Anonymous Anonymous said...

Al, Your blog gives me hope that at least a few Albertans are beginning to see the long term cost of the Alberta war on health care costs.

What many Albertans do not know is that when health care workers finally fall victim to work overload, role overload and finally chronic stress it is WCB Policy to deny any disability claims due to workload related issues.

These Heros of health care are dumped into the downward spiral of poverty as a reward for their years of saving lives.

Makes you proud to be Albertan doesn't it.

24/1/07 7:23 AM  
Blogger Al said...

The competition for the remaining providers is starting in earnest now as evidenced by recent headlines pertaining to the competition for nurses. The "innovators" admit that we are short thousands of bedside nurses but at the same time herald nurse practitioners, nurse physician extenders, nurse counselors, nurse triage persons, etc, as the solution to physician shortages. I am convinced that no meaningful change will occur until we hit bottom. Unfortunately that will occur like a tsunami of health care needs as the "baby boomers" hit their seventies, existing workers reach the age of retirement, and the present and future generations avoid the health care field. It may well be "the perfect storm".

24/1/07 9:44 AM  
Anonymous Anonymous said...

Hi Al,

It's nice to see someone getting a handle on the real issues in health care. Understaffing leads to increased wait times, medical errors causing patient deaths, and attrition of 'burnt-out' health care workers.

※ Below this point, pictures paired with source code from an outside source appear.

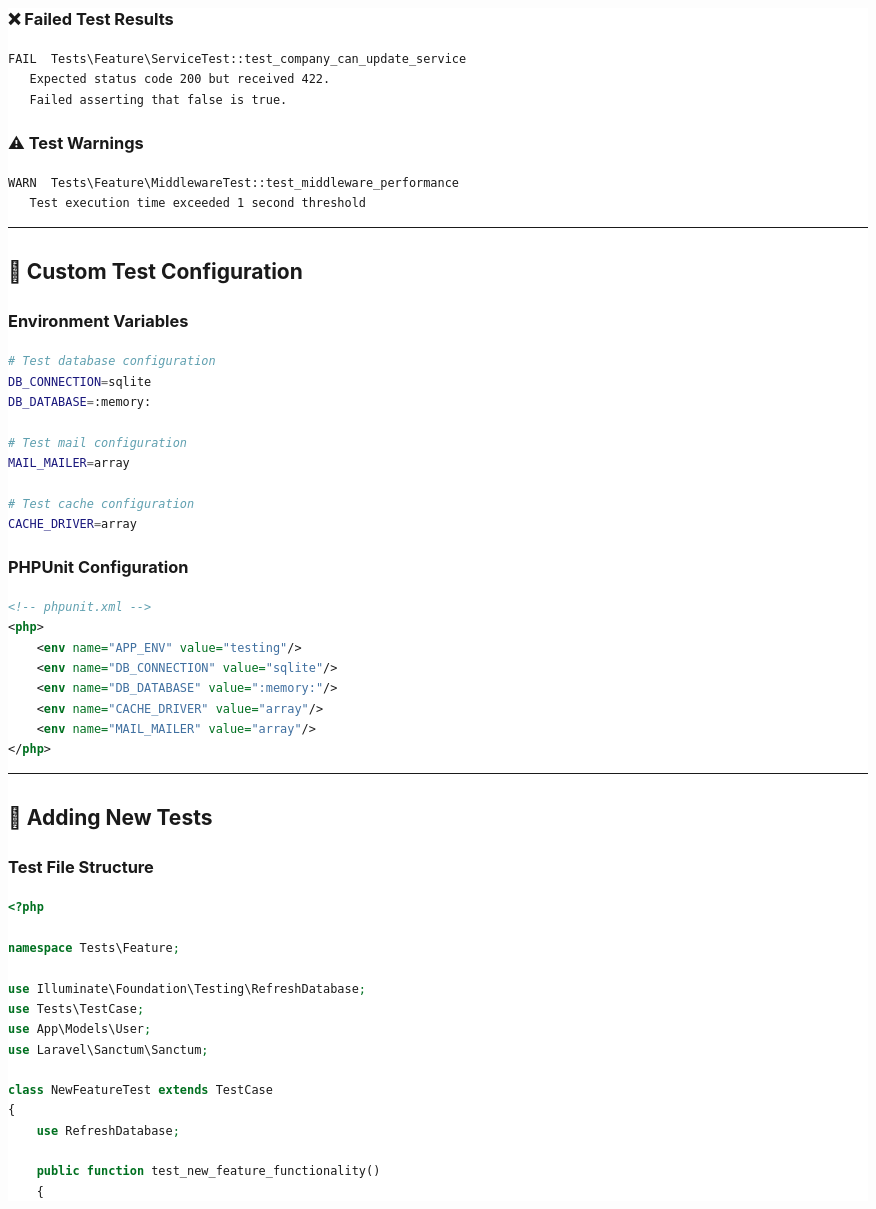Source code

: ### **❌ Failed Test Results**
```
FAIL  Tests\Feature\ServiceTest::test_company_can_update_service
   Expected status code 200 but received 422.
   Failed asserting that false is true.
```

### **⚠️ Test Warnings**
```
WARN  Tests\Feature\MiddlewareTest::test_middleware_performance
   Test execution time exceeded 1 second threshold
```

---

## 🔧 **Custom Test Configuration**

### **Environment Variables**
```bash
# Test database configuration
DB_CONNECTION=sqlite
DB_DATABASE=:memory:

# Test mail configuration
MAIL_MAILER=array

# Test cache configuration
CACHE_DRIVER=array
```

### **PHPUnit Configuration**
```xml
<!-- phpunit.xml -->
<php>
    <env name="APP_ENV" value="testing"/>
    <env name="DB_CONNECTION" value="sqlite"/>
    <env name="DB_DATABASE" value=":memory:"/>
    <env name="CACHE_DRIVER" value="array"/>
    <env name="MAIL_MAILER" value="array"/>
</php>
```

---

## 📝 **Adding New Tests**

### **Test File Structure**
```php
<?php

namespace Tests\Feature;

use Illuminate\Foundation\Testing\RefreshDatabase;
use Tests\TestCase;
use App\Models\User;
use Laravel\Sanctum\Sanctum;

class NewFeatureTest extends TestCase
{
    use RefreshDatabase;

    public function test_new_feature_functionality()
    {
```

The failure of the workers compensation system to compensate for depression caused by chronic stress due to excessive workload, allows provinces to understaff their hospitals without going through any workplace safety inspections.

This is a conflict of interest on the part of the Alberta government (and all provincial governments) because they run both the hospitals AND the WCB. By allowing WCB legislation or policy that denies compensation for "workload" related chronic stress, they can freely understaff their health regions without repercussion.

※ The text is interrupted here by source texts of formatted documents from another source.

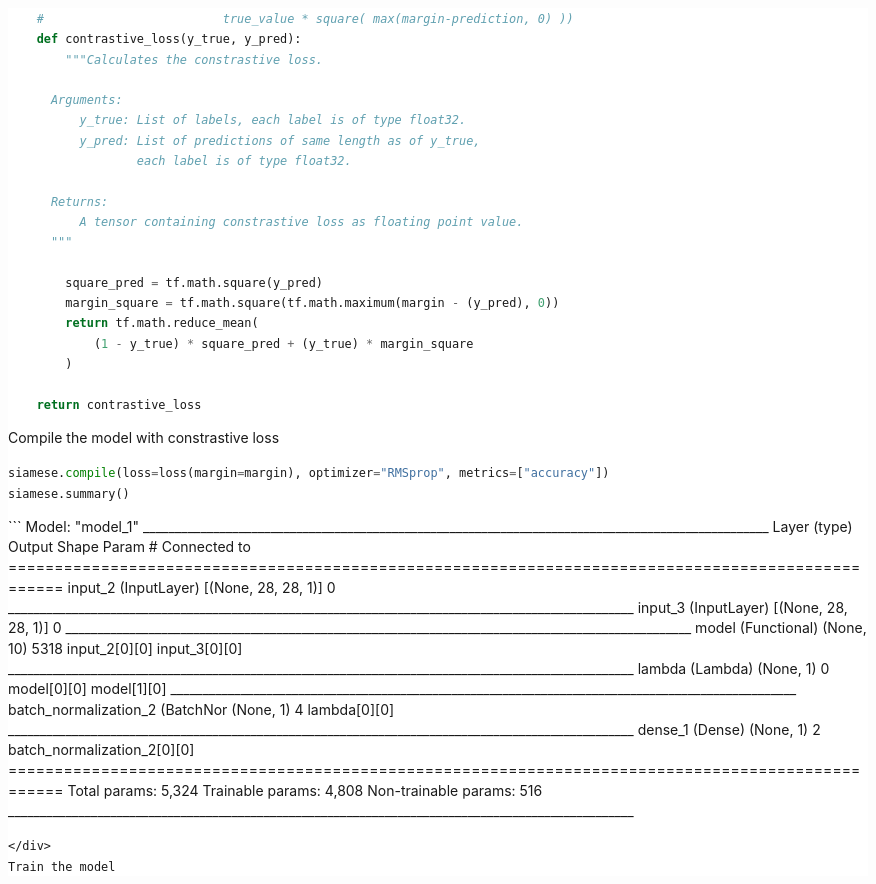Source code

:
 ```python
    #                         true_value * square( max(margin-prediction, 0) ))
    def contrastive_loss(y_true, y_pred):
        """Calculates the constrastive loss.

      Arguments:
          y_true: List of labels, each label is of type float32.
          y_pred: List of predictions of same length as of y_true,
                  each label is of type float32.

      Returns:
          A tensor containing constrastive loss as floating point value.
      """

        square_pred = tf.math.square(y_pred)
        margin_square = tf.math.square(tf.math.maximum(margin - (y_pred), 0))
        return tf.math.reduce_mean(
            (1 - y_true) * square_pred + (y_true) * margin_square
        )

    return contrastive_loss

```

Compile the model with constrastive loss


```python
siamese.compile(loss=loss(margin=margin), optimizer="RMSprop", metrics=["accuracy"])
siamese.summary()

```

<div class="k-default-codeblock">
```
Model: "model_1"
__________________________________________________________________________________________________
Layer (type)                    Output Shape         Param #     Connected to                     
==================================================================================================
input_2 (InputLayer)            [(None, 28, 28, 1)]  0                                            
__________________________________________________________________________________________________
input_3 (InputLayer)            [(None, 28, 28, 1)]  0                                            
__________________________________________________________________________________________________
model (Functional)              (None, 10)           5318        input_2[0][0]                    
                                                                 input_3[0][0]                    
__________________________________________________________________________________________________
lambda (Lambda)                 (None, 1)            0           model[0][0]                      
                                                                 model[1][0]                      
__________________________________________________________________________________________________
batch_normalization_2 (BatchNor (None, 1)            4           lambda[0][0]                     
__________________________________________________________________________________________________
dense_1 (Dense)                 (None, 1)            2           batch_normalization_2[0][0]      
==================================================================================================
Total params: 5,324
Trainable params: 4,808
Non-trainable params: 516
__________________________________________________________________________________________________

```
</div>
Train the model
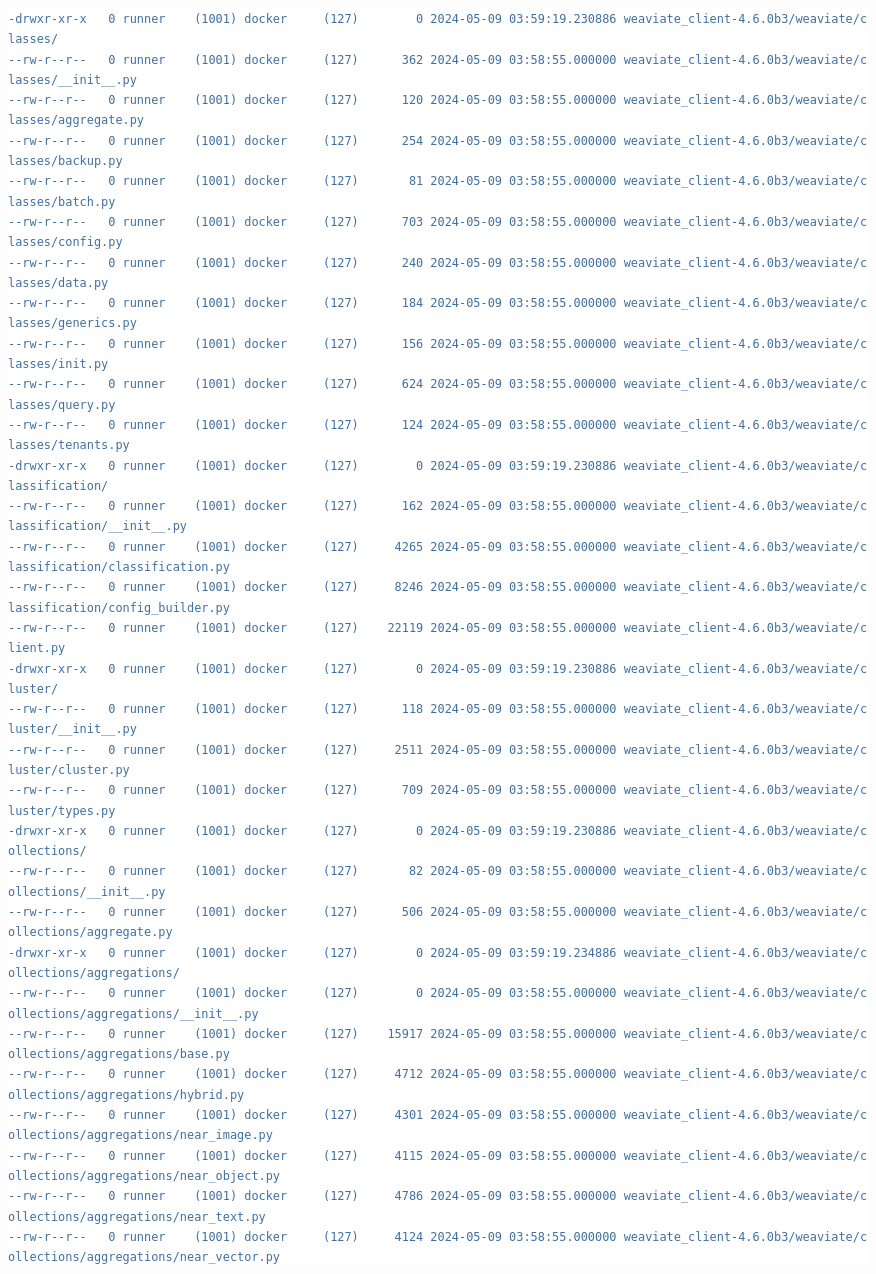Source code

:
```diff
-drwxr-xr-x   0 runner    (1001) docker     (127)        0 2024-05-09 03:59:19.230886 weaviate_client-4.6.0b3/weaviate/classes/
--rw-r--r--   0 runner    (1001) docker     (127)      362 2024-05-09 03:58:55.000000 weaviate_client-4.6.0b3/weaviate/classes/__init__.py
--rw-r--r--   0 runner    (1001) docker     (127)      120 2024-05-09 03:58:55.000000 weaviate_client-4.6.0b3/weaviate/classes/aggregate.py
--rw-r--r--   0 runner    (1001) docker     (127)      254 2024-05-09 03:58:55.000000 weaviate_client-4.6.0b3/weaviate/classes/backup.py
--rw-r--r--   0 runner    (1001) docker     (127)       81 2024-05-09 03:58:55.000000 weaviate_client-4.6.0b3/weaviate/classes/batch.py
--rw-r--r--   0 runner    (1001) docker     (127)      703 2024-05-09 03:58:55.000000 weaviate_client-4.6.0b3/weaviate/classes/config.py
--rw-r--r--   0 runner    (1001) docker     (127)      240 2024-05-09 03:58:55.000000 weaviate_client-4.6.0b3/weaviate/classes/data.py
--rw-r--r--   0 runner    (1001) docker     (127)      184 2024-05-09 03:58:55.000000 weaviate_client-4.6.0b3/weaviate/classes/generics.py
--rw-r--r--   0 runner    (1001) docker     (127)      156 2024-05-09 03:58:55.000000 weaviate_client-4.6.0b3/weaviate/classes/init.py
--rw-r--r--   0 runner    (1001) docker     (127)      624 2024-05-09 03:58:55.000000 weaviate_client-4.6.0b3/weaviate/classes/query.py
--rw-r--r--   0 runner    (1001) docker     (127)      124 2024-05-09 03:58:55.000000 weaviate_client-4.6.0b3/weaviate/classes/tenants.py
-drwxr-xr-x   0 runner    (1001) docker     (127)        0 2024-05-09 03:59:19.230886 weaviate_client-4.6.0b3/weaviate/classification/
--rw-r--r--   0 runner    (1001) docker     (127)      162 2024-05-09 03:58:55.000000 weaviate_client-4.6.0b3/weaviate/classification/__init__.py
--rw-r--r--   0 runner    (1001) docker     (127)     4265 2024-05-09 03:58:55.000000 weaviate_client-4.6.0b3/weaviate/classification/classification.py
--rw-r--r--   0 runner    (1001) docker     (127)     8246 2024-05-09 03:58:55.000000 weaviate_client-4.6.0b3/weaviate/classification/config_builder.py
--rw-r--r--   0 runner    (1001) docker     (127)    22119 2024-05-09 03:58:55.000000 weaviate_client-4.6.0b3/weaviate/client.py
-drwxr-xr-x   0 runner    (1001) docker     (127)        0 2024-05-09 03:59:19.230886 weaviate_client-4.6.0b3/weaviate/cluster/
--rw-r--r--   0 runner    (1001) docker     (127)      118 2024-05-09 03:58:55.000000 weaviate_client-4.6.0b3/weaviate/cluster/__init__.py
--rw-r--r--   0 runner    (1001) docker     (127)     2511 2024-05-09 03:58:55.000000 weaviate_client-4.6.0b3/weaviate/cluster/cluster.py
--rw-r--r--   0 runner    (1001) docker     (127)      709 2024-05-09 03:58:55.000000 weaviate_client-4.6.0b3/weaviate/cluster/types.py
-drwxr-xr-x   0 runner    (1001) docker     (127)        0 2024-05-09 03:59:19.230886 weaviate_client-4.6.0b3/weaviate/collections/
--rw-r--r--   0 runner    (1001) docker     (127)       82 2024-05-09 03:58:55.000000 weaviate_client-4.6.0b3/weaviate/collections/__init__.py
--rw-r--r--   0 runner    (1001) docker     (127)      506 2024-05-09 03:58:55.000000 weaviate_client-4.6.0b3/weaviate/collections/aggregate.py
-drwxr-xr-x   0 runner    (1001) docker     (127)        0 2024-05-09 03:59:19.234886 weaviate_client-4.6.0b3/weaviate/collections/aggregations/
--rw-r--r--   0 runner    (1001) docker     (127)        0 2024-05-09 03:58:55.000000 weaviate_client-4.6.0b3/weaviate/collections/aggregations/__init__.py
--rw-r--r--   0 runner    (1001) docker     (127)    15917 2024-05-09 03:58:55.000000 weaviate_client-4.6.0b3/weaviate/collections/aggregations/base.py
--rw-r--r--   0 runner    (1001) docker     (127)     4712 2024-05-09 03:58:55.000000 weaviate_client-4.6.0b3/weaviate/collections/aggregations/hybrid.py
--rw-r--r--   0 runner    (1001) docker     (127)     4301 2024-05-09 03:58:55.000000 weaviate_client-4.6.0b3/weaviate/collections/aggregations/near_image.py
--rw-r--r--   0 runner    (1001) docker     (127)     4115 2024-05-09 03:58:55.000000 weaviate_client-4.6.0b3/weaviate/collections/aggregations/near_object.py
--rw-r--r--   0 runner    (1001) docker     (127)     4786 2024-05-09 03:58:55.000000 weaviate_client-4.6.0b3/weaviate/collections/aggregations/near_text.py
--rw-r--r--   0 runner    (1001) docker     (127)     4124 2024-05-09 03:58:55.000000 weaviate_client-4.6.0b3/weaviate/collections/aggregations/near_vector.py
```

I am an ex-health care worker from Alberta who went through this whole process. I lost everything I had ever worked for simply because I worked too hard for the David Thompson Health Region. My story is listed on the website of the Canadian Injured Workers Society at
http://www.ciws.ca/iw_alberta_dthr_understaffing_health_care_chronic_stress.htm

The CIWS addresses the failure of the workers compensation system across Canada.
http://www.ciws.ca

There are stories on that site about how the failure of WCBs across Canada contributes to increasing wait times in Canadian hospitals.

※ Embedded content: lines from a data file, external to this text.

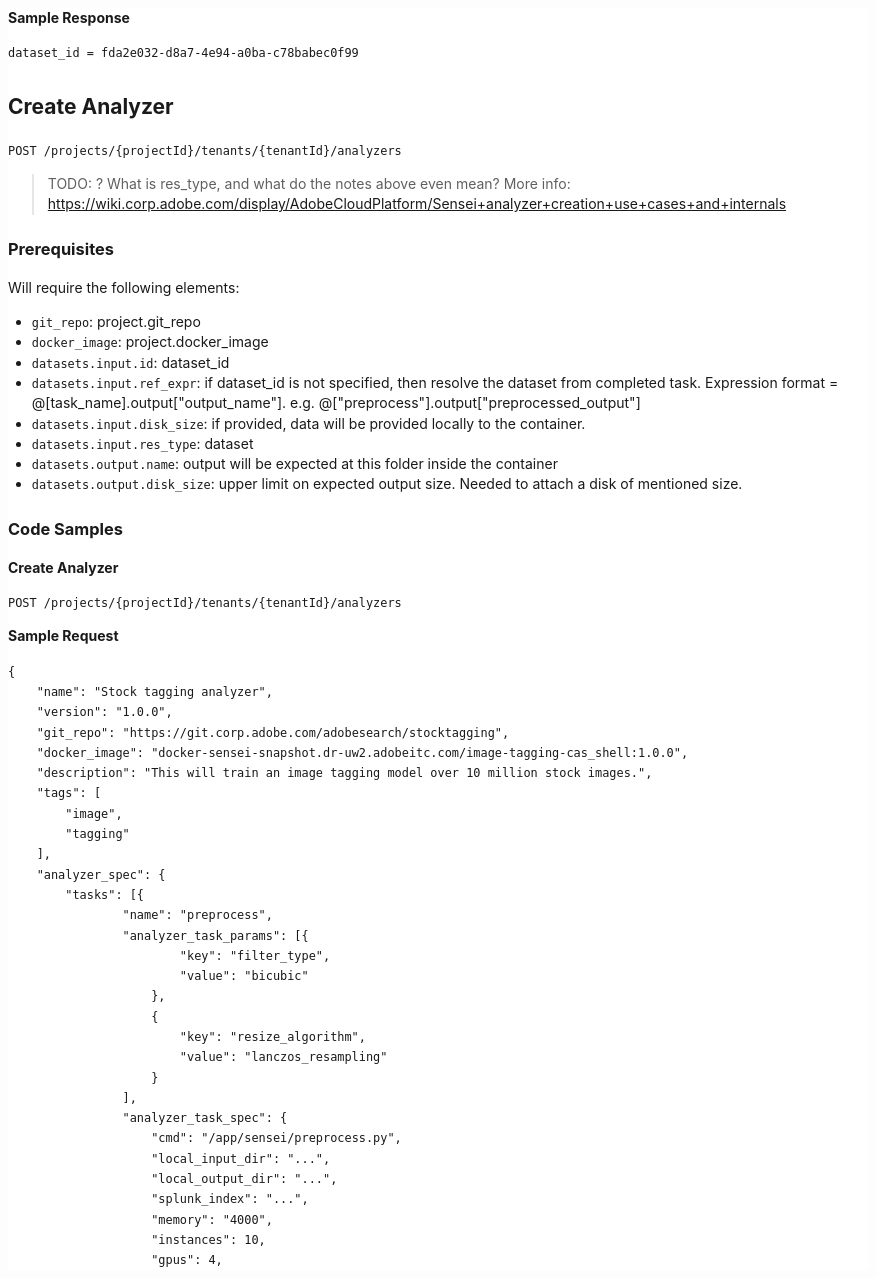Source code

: **Sample Response**

`dataset_id = fda2e032-d8a7-4e94-a0ba-c78babec0f99`

## Create Analyzer

`POST /projects/{projectId}/tenants/{tenantId}/analyzers`

> TODO: ? What is res_type, and what do the notes above even mean?
> More info: https://wiki.corp.adobe.com/display/AdobeCloudPlatform/Sensei+analyzer+creation+use+cases+and+internals

### Prerequisites
Will require the following elements:

* `git_repo`: project.git_repo
* `docker_image`: project.docker_image
* `datasets.input.id`: dataset_id
* `datasets.input.ref_expr`: if dataset_id is not specified, then resolve the dataset from completed task. Expression format = @[task_name].output["output_name"]. e.g. @["preprocess"].output["preprocessed_output"]
* `datasets.input.disk_size`: if provided, data will be provided locally to the container.
* `datasets.input.res_type`: dataset
* `datasets.output.name`: output will be expected at this folder inside the container
* `datasets.output.disk_size`: upper limit on expected output size. Needed to attach a disk of mentioned size.

### Code Samples

**Create Analyzer**

`POST /projects/{projectId}/tenants/{tenantId}/analyzers`

**Sample Request**

```
{
    "name": "Stock tagging analyzer",
    "version": "1.0.0",
    "git_repo": "https://git.corp.adobe.com/adobesearch/stocktagging",
    "docker_image": "docker-sensei-snapshot.dr-uw2.adobeitc.com/image-tagging-cas_shell:1.0.0",
    "description": "This will train an image tagging model over 10 million stock images.",
    "tags": [
        "image",
        "tagging"
    ],
    "analyzer_spec": {
        "tasks": [{
                "name": "preprocess",
                "analyzer_task_params": [{
                        "key": "filter_type",
                        "value": "bicubic"
                    },
                    {
                        "key": "resize_algorithm",
                        "value": "lanczos_resampling"
                    }
                ],
                "analyzer_task_spec": {
                    "cmd": "/app/sensei/preprocess.py",
                    "local_input_dir": "...",
                    "local_output_dir": "...",
                    "splunk_index": "...",
                    "memory": "4000",
                    "instances": 10,
                    "gpus": 4,
```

I don't think understaffing of hospitals will be addressed until provinces are forced to deal with the REAL costs. Compensation of burnt out health care workers is one of the costs they are avoiding.

Once there is a financial cost to employers (provincial hospitals included), for understaffing their workplaces, then we may begin to see some changes toward adequate staffing levels.

Thanks for a great blog site!
Jane Edgett

24/1/07 9:48 AM  
Anonymous Anonymous said...

Here's the link to my story again. It was too long in the last post.

24/1/07 9:56 AM  
Anonymous Anonymous said...

OK, I'll try that again.

24/1/07 9:57 AM  
Anonymous Anonymous said...

Oh, well. Just go to
http://www.ciws.ca/injured_workers_stories.htm

and click on

"Stress and Death in Alberta Due to Understaffing of Provincial Workplaces"

at the right side of the page.

24/1/07 10:03 AM  
Blogger Al said...

Seem to be having a problem with possting. Read your story----fairly typical. You cared to much in a situation in which you had little control but still felt responsible. The sysrem is weeding itself of "caring people" through attrition (retirement, burn-out, etc) and selective recruitment. We live in a throw-away society and we were warned that health care in Canada would be adopting a big business approach (cost before care). Those remaining as providers will have to develope immunity to caring or not survive (note abotying in Calgary emergency department waiting rooms). And sensitivity training won't help.